Leveraged Funds (e.g., Hedge Funds) - Bearish, but Reducing Exposure

  • Position: Net Short.

  • Long Positions: 41,473 (10.1% of OI)

  • Short Positions: 83,135 (20.2% of OI)

  • Net Position: -41,662 contracts (Net Short)

  • Analysis: Leveraged funds are bearish but notably reduced their net short position during the week. They covered 10,778 short contracts and also sold 16,600 spread positions (which often implies closing out bullish spread bets). This "short covering" can provide short-term support for the Yen and may indicate a cooling of the most aggressive speculative bearish bets.

Other Reportables & Nonreportables

  • Other Reportables: Hold a very large net long position (98,700 vs 419), but this is likely a single or a few large entities and is less indicative of broad sentiment.

  • Nonreportable Positions (Small Speculators): Are net long by 8,799 contracts.
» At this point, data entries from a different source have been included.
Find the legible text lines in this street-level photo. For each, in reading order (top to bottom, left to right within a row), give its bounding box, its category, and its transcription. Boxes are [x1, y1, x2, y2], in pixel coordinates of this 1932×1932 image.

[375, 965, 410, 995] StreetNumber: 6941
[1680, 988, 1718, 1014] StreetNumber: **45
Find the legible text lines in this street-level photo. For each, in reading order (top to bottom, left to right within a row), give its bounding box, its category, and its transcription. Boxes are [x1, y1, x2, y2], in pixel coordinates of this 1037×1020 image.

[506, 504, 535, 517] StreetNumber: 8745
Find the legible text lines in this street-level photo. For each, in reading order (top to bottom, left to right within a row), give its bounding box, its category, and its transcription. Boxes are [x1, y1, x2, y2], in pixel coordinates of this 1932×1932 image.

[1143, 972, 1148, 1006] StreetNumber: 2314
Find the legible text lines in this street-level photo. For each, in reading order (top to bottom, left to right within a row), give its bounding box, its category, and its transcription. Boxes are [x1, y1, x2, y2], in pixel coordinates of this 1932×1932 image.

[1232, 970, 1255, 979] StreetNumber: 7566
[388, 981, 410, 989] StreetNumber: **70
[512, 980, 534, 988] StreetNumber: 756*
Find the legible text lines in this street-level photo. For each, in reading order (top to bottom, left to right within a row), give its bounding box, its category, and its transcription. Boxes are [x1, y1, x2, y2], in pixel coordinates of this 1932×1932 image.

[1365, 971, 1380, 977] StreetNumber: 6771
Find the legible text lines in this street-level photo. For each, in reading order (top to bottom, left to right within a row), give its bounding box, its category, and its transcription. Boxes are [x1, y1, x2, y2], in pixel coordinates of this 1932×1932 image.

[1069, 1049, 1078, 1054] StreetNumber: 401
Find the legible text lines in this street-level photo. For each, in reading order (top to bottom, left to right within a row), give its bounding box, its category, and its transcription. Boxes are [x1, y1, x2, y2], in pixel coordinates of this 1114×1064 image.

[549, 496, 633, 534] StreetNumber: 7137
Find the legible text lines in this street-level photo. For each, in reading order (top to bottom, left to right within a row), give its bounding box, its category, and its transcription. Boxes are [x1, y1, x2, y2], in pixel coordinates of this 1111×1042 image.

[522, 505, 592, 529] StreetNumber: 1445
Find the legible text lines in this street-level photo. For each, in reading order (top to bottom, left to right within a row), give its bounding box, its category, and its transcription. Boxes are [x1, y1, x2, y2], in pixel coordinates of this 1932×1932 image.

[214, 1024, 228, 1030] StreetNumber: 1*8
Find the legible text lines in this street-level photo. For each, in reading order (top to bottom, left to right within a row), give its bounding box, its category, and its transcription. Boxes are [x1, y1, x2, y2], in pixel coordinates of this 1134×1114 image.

Historically, small speculators are often on the wrong side of the trade, so their net long position subtly reinforces the bearish outlook.


3. Market Sentiment & Implications

  • Dominant Sentiment: Bearish. The market structure is defined by the colossal net short position of the Dealer group.

  • Market Divergence: A classic "battle" is set up between the deep-pocketed, often well-informed Dealers (net short) and the fundamentally-driven Asset Managers (net long). The Leveraged Funds are caught in the middle, currently siding with bears but showing signs of pulling back.

  • Price Outlook:

    • Short-Term: The dominance of Dealers suggests the path of least resistance is down. Further Yen weakness is possible.

    • Medium-Term: The large net long position of Asset Managers represents significant buying power. If their fundamental thesis (e.g., a hawkish BoJ pivot) plays out, they could fuel a powerful short-covering rally. The Yen has potential for a sharp rebound if market catalysts change.

4. Key Changes from the Previous Week

  • Dealers became more bearish (added shorts).

  • Asset Managers became more bullish (added longs).

  • Leveraged Funds became less bearish (covered shorts and closed spreads).

This shows the bearish and bullish bets are both getting larger, increasing the potential energy in the market for a significant move once one side capitulates.

Conclusion

The JPY futures market is poised for high volatility. The current setup is dominated by strong bearish commercial hedging or speculation (Dealers), but is facing equally strong bullish fundamental conviction (Asset Managers). The market is heavily net short, but the largest speculative group (Leveraged Funds) is starting to reduce its bearish exposure. This creates a environment where the Yen is vulnerable to further selling, but also primed for a violent rally if the fundamental outlook shifts or if Dealers begin to take profits on their massive short positions.


Disclaimer: This analysis is for informational purposes only and should not be considered investment advice. The COT report is a lagging indicator and reflects past positioning.